A Co Londonderry man has been found guilty of murdering a pregnant mother-of-four for the second time after three trials over a period of six years.
The trial, which has made legal history, saw Stephen Cahoon, 43, an unemployed labourer, originally from Magherafelt, charged under the Criminal Law Jurisdiction Act of 1976.
Having opted for trial in the Republic of Ireland, he became the first person to be tried there for a murder which had been committed in Northern Ireland.
Cahoon, with a last address at Harvey Street in Londonderry, admitted strangling his ex-girlfriend Jean Teresa Quigley, who was 10 weeks pregnant with his child at the time, but had denied it was murder.
The Central Criminal Court jury heard that Ms Quigley’s naked and bruised body was discovered at her home by her mother, Emma McBride, in Londonderry’s Cornhill Fields area on July 26, 2008.

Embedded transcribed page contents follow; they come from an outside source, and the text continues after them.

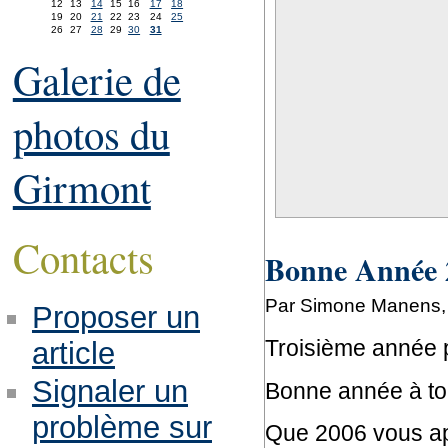
12
13
14
15
16
17
18
19
20
21
22
23
24
25
26
27
28
29
30
31
Galerie de
photos du
Girmont
Contacts
Bonne Année 
Par Simone Manens,
Proposer un
Troisième année po
article
Signaler un
Bonne année à to
problème sur
Que 2006 vous app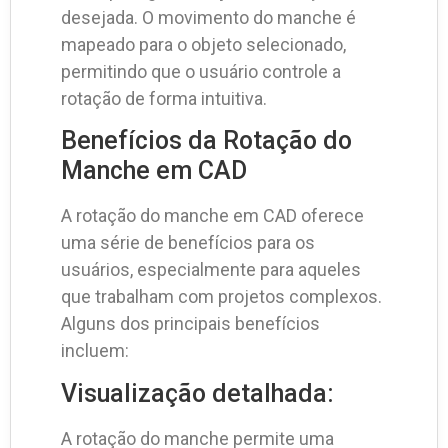
desejada. O movimento do manche é
mapeado para o objeto selecionado,
permitindo que o usuário controle a
rotação de forma intuitiva.
Benefícios da Rotação do
Manche em CAD
A rotação do manche em CAD oferece
uma série de benefícios para os
usuários, especialmente para aqueles
que trabalham com projetos complexos.
Alguns dos principais benefícios
incluem:
Visualização detalhada:
A rotação do manche permite uma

The jury found Cahoon guilty by unanimous verdict of murdering Ms Quigley after deliberating for almost four hours.
The defendant, who gave direct evidence at the trial, had told the jury that he “handcuffed” Ms Quigley’s hand to her bed and “taped” her other hand to the other side of the headboard before having sex.
Afterwards Cahoon said he saw “red” when Ms Quigley told him the baby was not his and so he “grabbed and pushed” her and put his “hand on her throat”.
This was Cahoon’s third trial for murdering his pregnant ex-girlfriend and he has served close to 10 years in prison.
In his first Central Criminal Court trial a hung jury failed to reach a verdict.
On April 30, 2012, a jury unanimously found him guilty of murder, only for that conviction to be quashed on appeal in March this year.